** PROBLEM REQUIREMENTS **
Put every line of the text from the data below into a Markdown table with two columns, Row and Line, numbering the rows and skipping blank lines. Leave the pictures out.

** DATA TO EXAMINE **
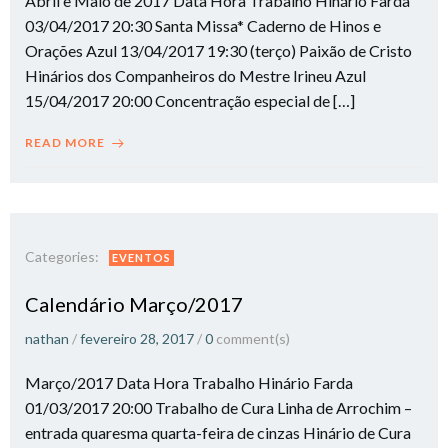
Abril e Maio de 2017 Data Hora Trabalho Hinário Farda
03/04/2017 20:30 Santa Missa* Caderno de Hinos e
Orações Azul 13/04/2017 19:30 (terço) Paixão de Cristo
Hinários dos Companheiros do Mestre Irineu Azul
15/04/2017 20:00 Concentração especial de […]
READ MORE
Categories:
EVENTOS
Calendário Março/2017
nathan
/
fevereiro 28, 2017
/
0
comment(s)
Março/2017 Data Hora Trabalho Hinário Farda
01/03/2017 20:00 Trabalho de Cura Linha de Arrochim –
entrada quaresma quarta-feira de cinzas Hinário de Cura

** RESPONSE **
| Row | Line |
|---|---|
| 1 | Abril e Maio de 2017 Data Hora Trabalho Hinário Farda |
| 2 | 03/04/2017 20:30 Santa Missa* Caderno de Hinos e |
| 3 | Orações Azul 13/04/2017 19:30 (terço) Paixão de Cristo |
| 4 | Hinários dos Companheiros do Mestre Irineu Azul |
| 5 | 15/04/2017 20:00 Concentração especial de […] |
| 6 | READ MORE |
| 7 | Categories: |
| 8 | EVENTOS |
| 9 | Calendário Março/2017 |
| 10 | nathan |
| 11 | / |
| 12 | fevereiro 28, 2017 |
| 13 | / |
| 14 | 0 |
| 15 | comment(s) |
| 16 | Março/2017 Data Hora Trabalho Hinário Farda |
| 17 | 01/03/2017 20:00 Trabalho de Cura Linha de Arrochim – |
| 18 | entrada quaresma quarta-feira de cinzas Hinário de Cura |